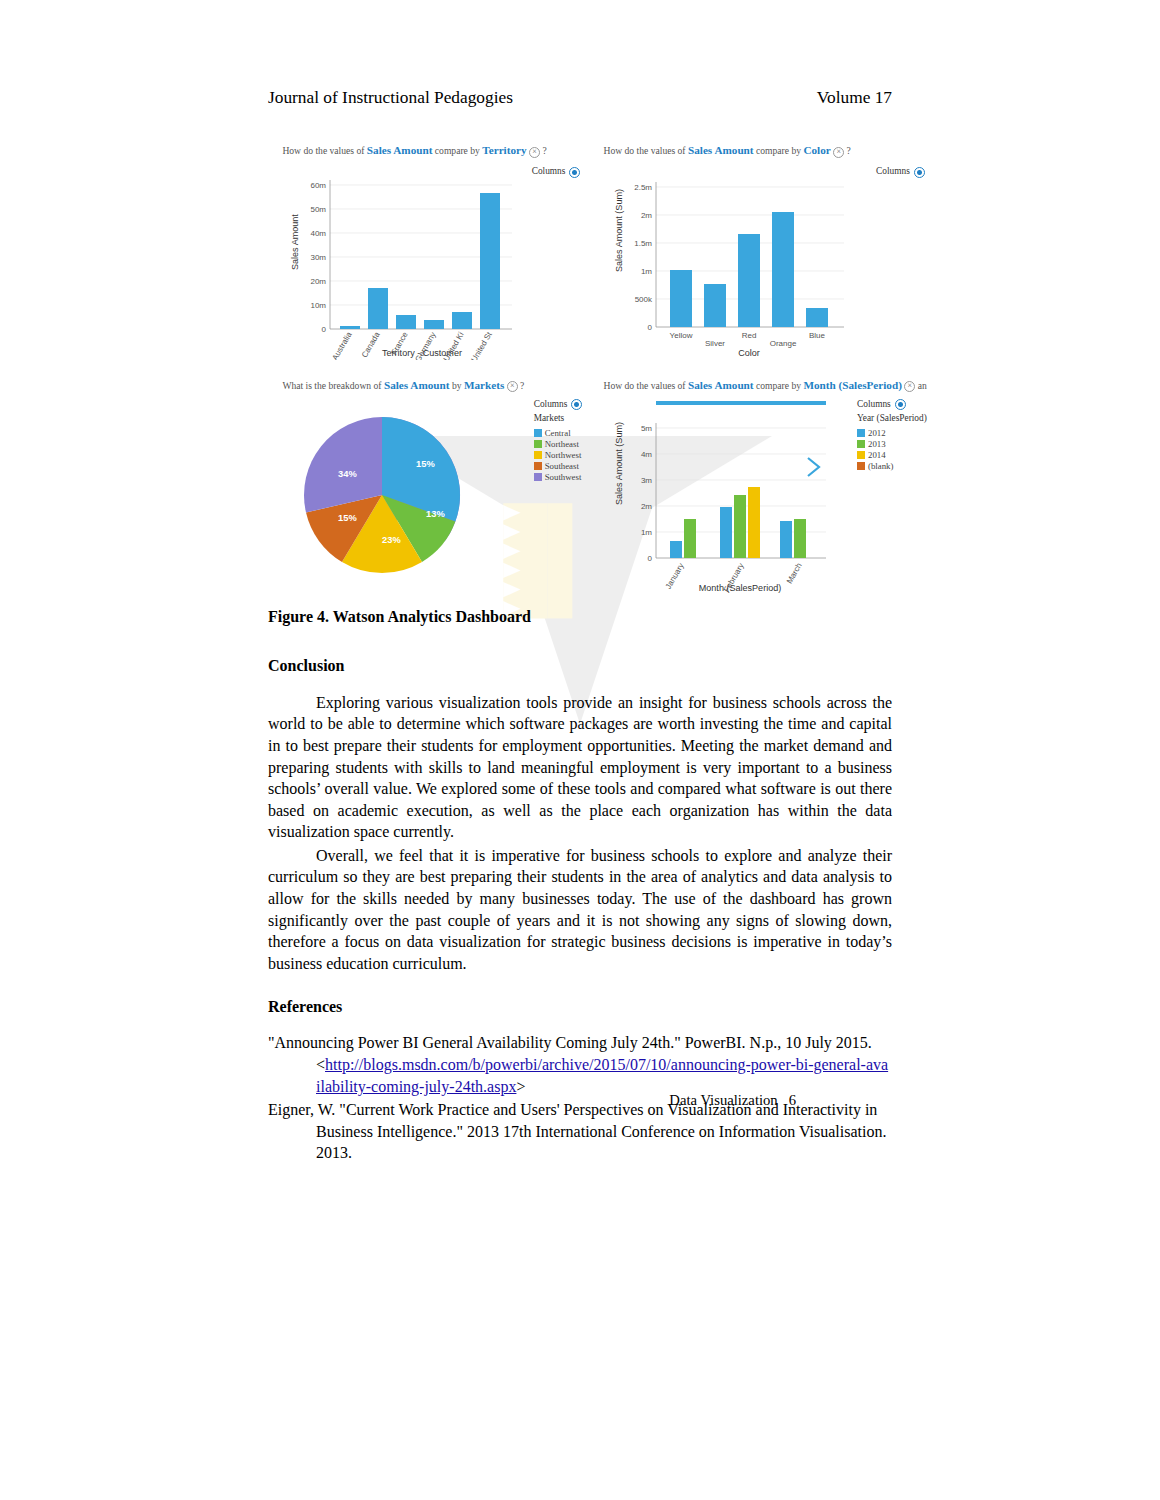Journal of Instructional Pedagogies Volume 17
How do the values of Sales Amount compare by Territory × ?
Columns
60m 50m 40m 30m 20m 10m 0 Sales Amount Australia Canada France Germany United Ki United St Territory - Customer
How do the values of Sales Amount compare by Color × ?
Columns
2.5m 2m 1.5m 1m 500k 0 Sales Amount (Sum) Yellow Silver Red Orange Blue Color
What is the breakdown of Sales Amount by Markets × ?
Columns
Markets
Central
Northeast
Northwest
Southeast
Southwest
15% 13% 23% 15% 34%
How do the values of Sales Amount compare by Month (SalesPeriod) × an
Columns
Year (SalesPeriod)
2012
2013
2014
(blank)
5m 4m 3m 2m 1m 0 Sales Amount (Sum) January February March Month (SalesPeriod)
Figure 4. Watson Analytics Dashboard
Conclusion
Exploring various visualization tools provide an insight for business schools across the world to be able to determine which software packages are worth investing the time and capital in to best prepare their students for employment opportunities. Meeting the market demand and preparing students with skills to land meaningful employment is very important to a business schools’ overall value. We explored some of these tools and compared what software is out there based on academic execution, as well as the place each organization has within the data visualization space currently.
Overall, we feel that it is imperative for business schools to explore and analyze their curriculum so they are best preparing their students in the area of analytics and data analysis to allow for the skills needed by many businesses today. The use of the dashboard has grown significantly over the past couple of years and it is not showing any signs of slowing down, therefore a focus on data visualization for strategic business decisions is imperative in today’s business education curriculum.
References
"Announcing Power BI General Availability Coming July 24th." PowerBI. N.p., 10 July 2015.
<http://blogs.msdn.com/b/powerbi/archive/2015/07/10/announcing-power-bi-general-availability-coming-july-24th.aspx>
Eigner, W. "Current Work Practice and Users' Perspectives on Visualization and Interactivity in
Business Intelligence." 2013 17th International Conference on Information Visualisation.
2013.
Data Visualization 6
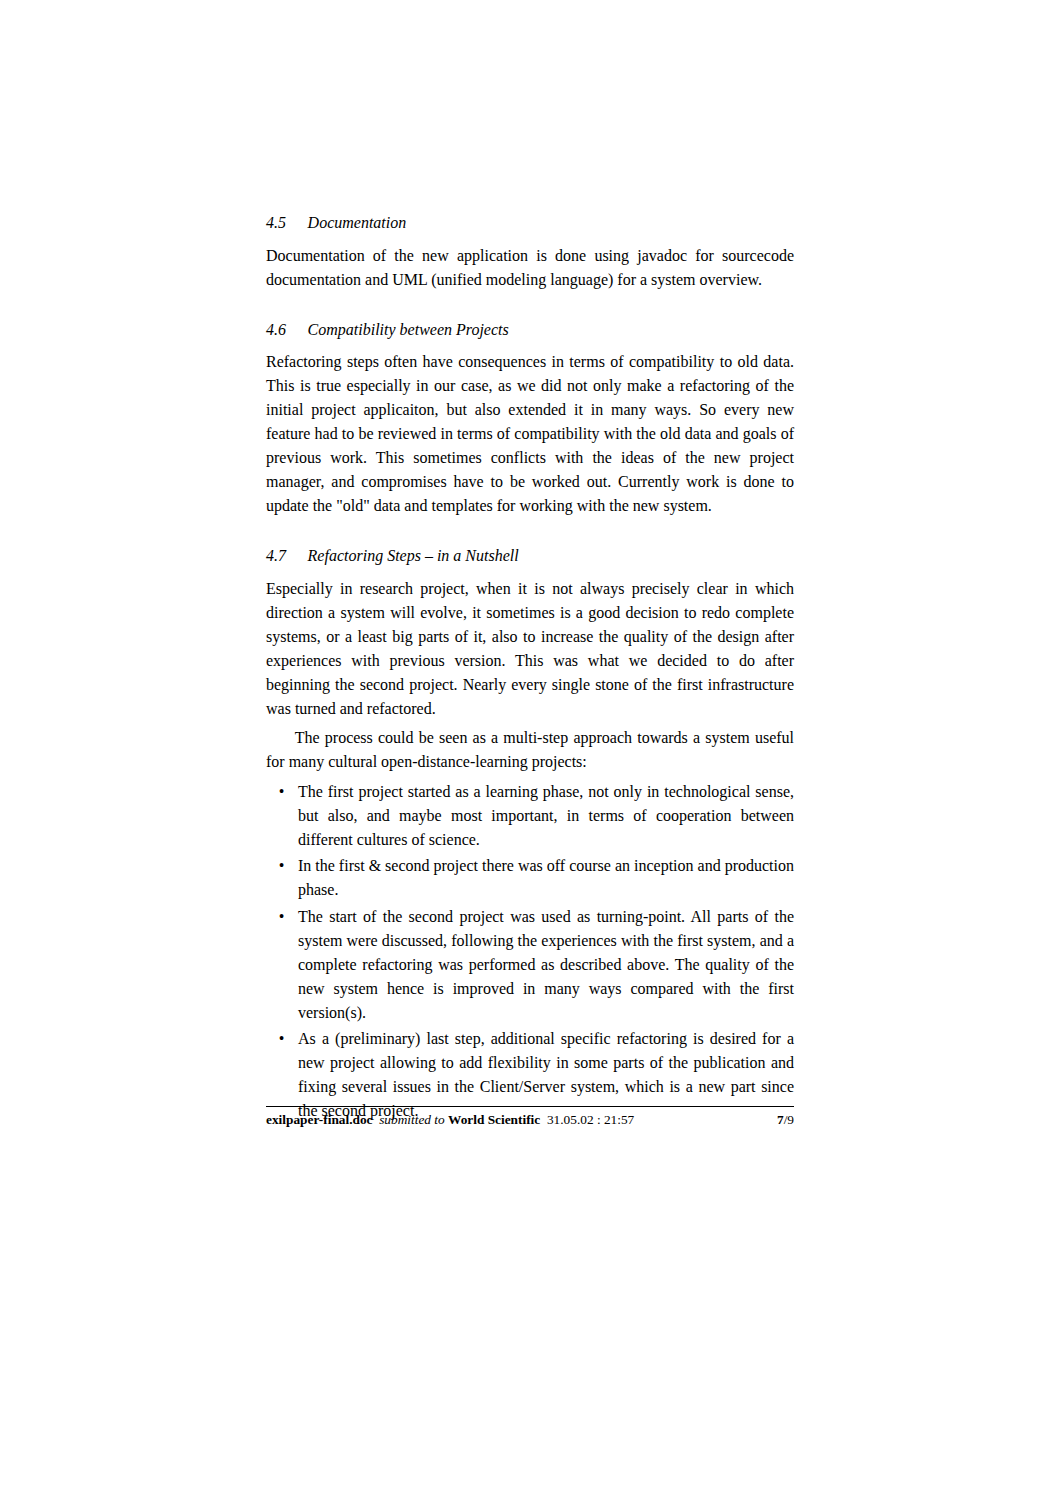4.5 Documentation
Documentation of the new application is done using javadoc for sourcecode documentation and UML (unified modeling language) for a system overview.
4.6 Compatibility between Projects
Refactoring steps often have consequences in terms of compatibility to old data. This is true especially in our case, as we did not only make a refactoring of the initial project applicaiton, but also extended it in many ways. So every new feature had to be reviewed in terms of compatibility with the old data and goals of previous work. This sometimes conflicts with the ideas of the new project manager, and compromises have to be worked out. Currently work is done to update the "old" data and templates for working with the new system.
4.7 Refactoring Steps – in a Nutshell
Especially in research project, when it is not always precisely clear in which direction a system will evolve, it sometimes is a good decision to redo complete systems, or a least big parts of it, also to increase the quality of the design after experiences with previous version. This was what we decided to do after beginning the second project. Nearly every single stone of the first infrastructure was turned and refactored.
The process could be seen as a multi-step approach towards a system useful for many cultural open-distance-learning projects:
The first project started as a learning phase, not only in technological sense, but also, and maybe most important, in terms of cooperation between different cultures of science.
In the first & second project there was off course an inception and production phase.
The start of the second project was used as turning-point. All parts of the system were discussed, following the experiences with the first system, and a complete refactoring was performed as described above. The quality of the new system hence is improved in many ways compared with the first version(s).
As a (preliminary) last step, additional specific refactoring is desired for a new project allowing to add flexibility in some parts of the publication and fixing several issues in the Client/Server system, which is a new part since the second project.
exilpaper-final.doc submitted to World Scientific 31.05.02 : 21:57
7/9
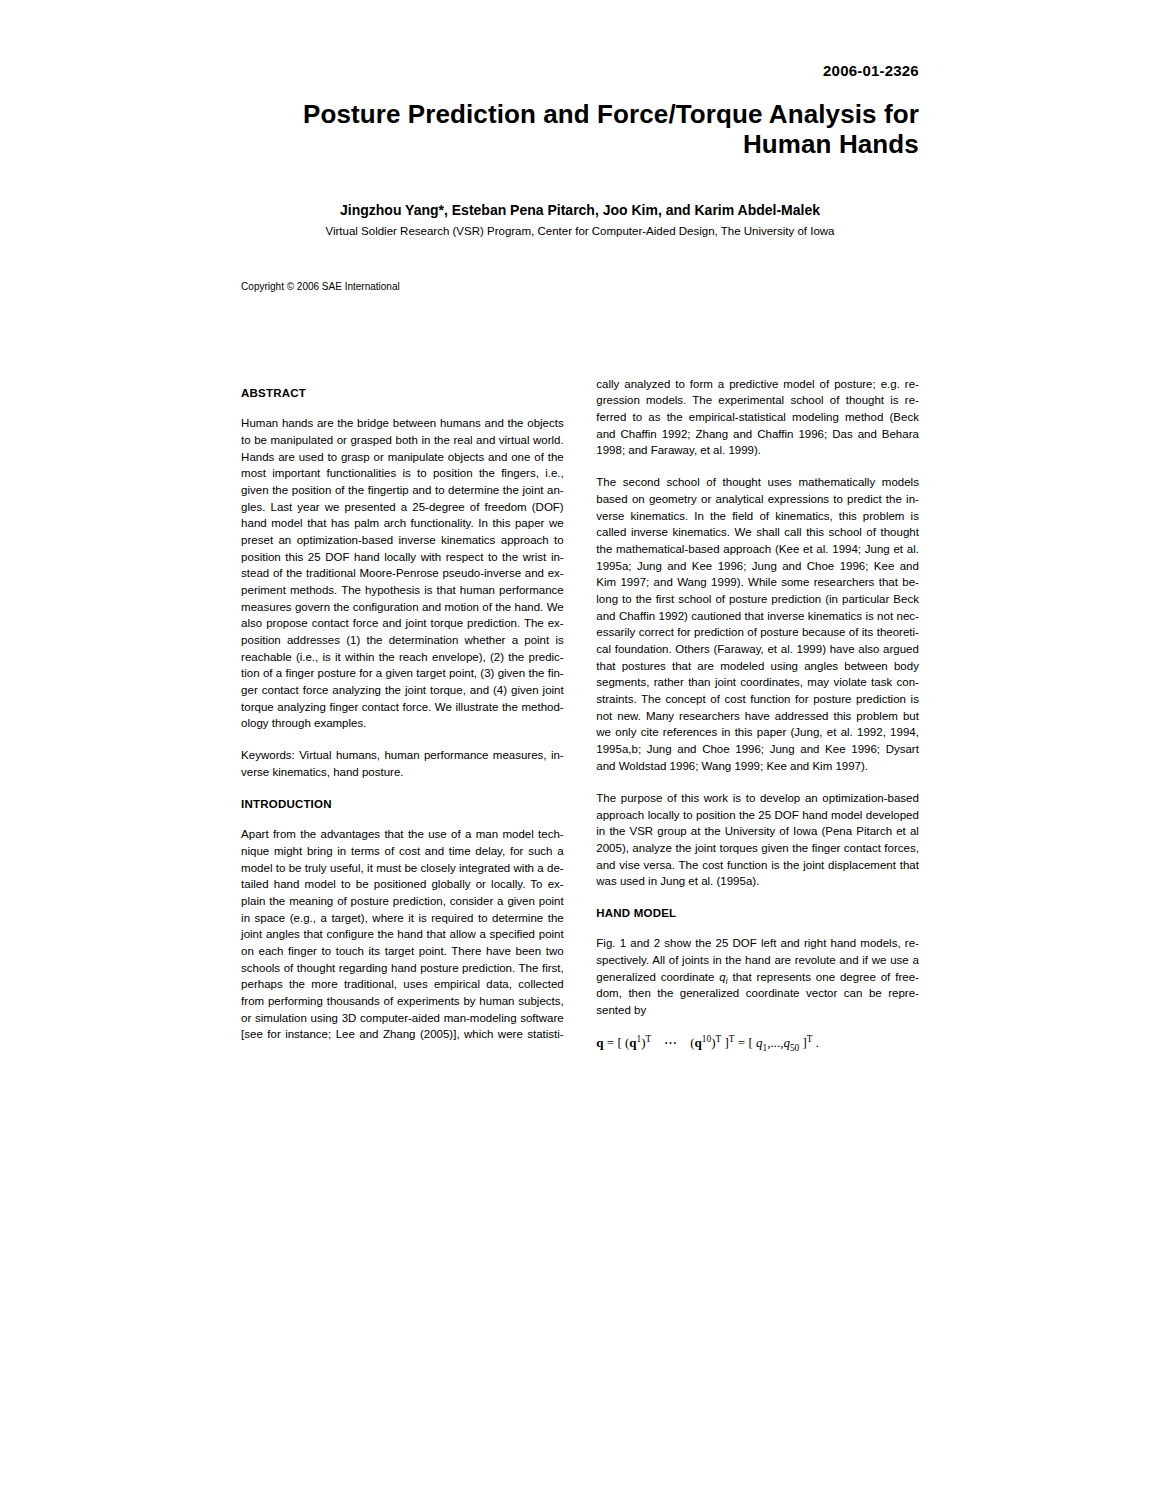2006-01-2326
Posture Prediction and Force/Torque Analysis for Human Hands
Jingzhou Yang*, Esteban Pena Pitarch, Joo Kim, and Karim Abdel-Malek
Virtual Soldier Research (VSR) Program, Center for Computer-Aided Design, The University of Iowa
Copyright © 2006 SAE International
Abstract
Human hands are the bridge between humans and the objects to be manipulated or grasped both in the real and virtual world. Hands are used to grasp or manipulate objects and one of the most important functionalities is to position the fingers, i.e., given the position of the fingertip and to determine the joint angles. Last year we presented a 25-degree of freedom (DOF) hand model that has palm arch functionality. In this paper we preset an optimization-based inverse kinematics approach to position this 25 DOF hand locally with respect to the wrist instead of the traditional Moore-Penrose pseudo-inverse and experiment methods. The hypothesis is that human performance measures govern the configuration and motion of the hand. We also propose contact force and joint torque prediction. The exposition addresses (1) the determination whether a point is reachable (i.e., is it within the reach envelope), (2) the prediction of a finger posture for a given target point, (3) given the finger contact force analyzing the joint torque, and (4) given joint torque analyzing finger contact force. We illustrate the methodology through examples.
Keywords: Virtual humans, human performance measures, inverse kinematics, hand posture.
Introduction
Apart from the advantages that the use of a man model technique might bring in terms of cost and time delay, for such a model to be truly useful, it must be closely integrated with a detailed hand model to be positioned globally or locally. To explain the meaning of posture prediction, consider a given point in space (e.g., a target), where it is required to determine the joint angles that configure the hand that allow a specified point on each finger to touch its target point. There have been two schools of thought regarding hand posture prediction. The first, perhaps the more traditional, uses empirical data, collected from performing thousands of experiments by human subjects, or simulation using 3D computer-aided man-modeling software [see for instance; Lee and Zhang (2005)], which were statistically analyzed to form a predictive model of posture; e.g. regression models. The experimental school of thought is referred to as the empirical-statistical modeling method (Beck and Chaffin 1992; Zhang and Chaffin 1996; Das and Behara 1998; and Faraway, et al. 1999).
The second school of thought uses mathematically models based on geometry or analytical expressions to predict the inverse kinematics. In the field of kinematics, this problem is called inverse kinematics. We shall call this school of thought the mathematical-based approach (Kee et al. 1994; Jung et al. 1995a; Jung and Kee 1996; Jung and Choe 1996; Kee and Kim 1997; and Wang 1999). While some researchers that belong to the first school of posture prediction (in particular Beck and Chaffin 1992) cautioned that inverse kinematics is not necessarily correct for prediction of posture because of its theoretical foundation. Others (Faraway, et al. 1999) have also argued that postures that are modeled using angles between body segments, rather than joint coordinates, may violate task constraints. The concept of cost function for posture prediction is not new. Many researchers have addressed this problem but we only cite references in this paper (Jung, et al. 1992, 1994, 1995a,b; Jung and Choe 1996; Jung and Kee 1996; Dysart and Woldstad 1996; Wang 1999; Kee and Kim 1997).
The purpose of this work is to develop an optimization-based approach locally to position the 25 DOF hand model developed in the VSR group at the University of Iowa (Pena Pitarch et al 2005), analyze the joint torques given the finger contact forces, and vise versa. The cost function is the joint displacement that was used in Jung et al. (1995a).
Hand Model
Fig. 1 and 2 show the 25 DOF left and right hand models, respectively. All of joints in the hand are revolute and if we use a generalized coordinate qi that represents one degree of freedom, then the generalized coordinate vector can be represented by
q = [ (q1)T ⋯ (q10)T ]T = [ q1,...,q50 ]T .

⁂

-- The task --
In the entries above, find the line that contains "4.5 Documentation" and the line that contains "4.6 Compatibility between Projects". Reproduce exactly those two lines and every line between them, but not the pictures.

-- The answer --
4.5 Documentation
Documentation of the new application is done using javadoc for sourcecode documentation and UML (unified modeling language) for a system overview.
4.6 Compatibility between Projects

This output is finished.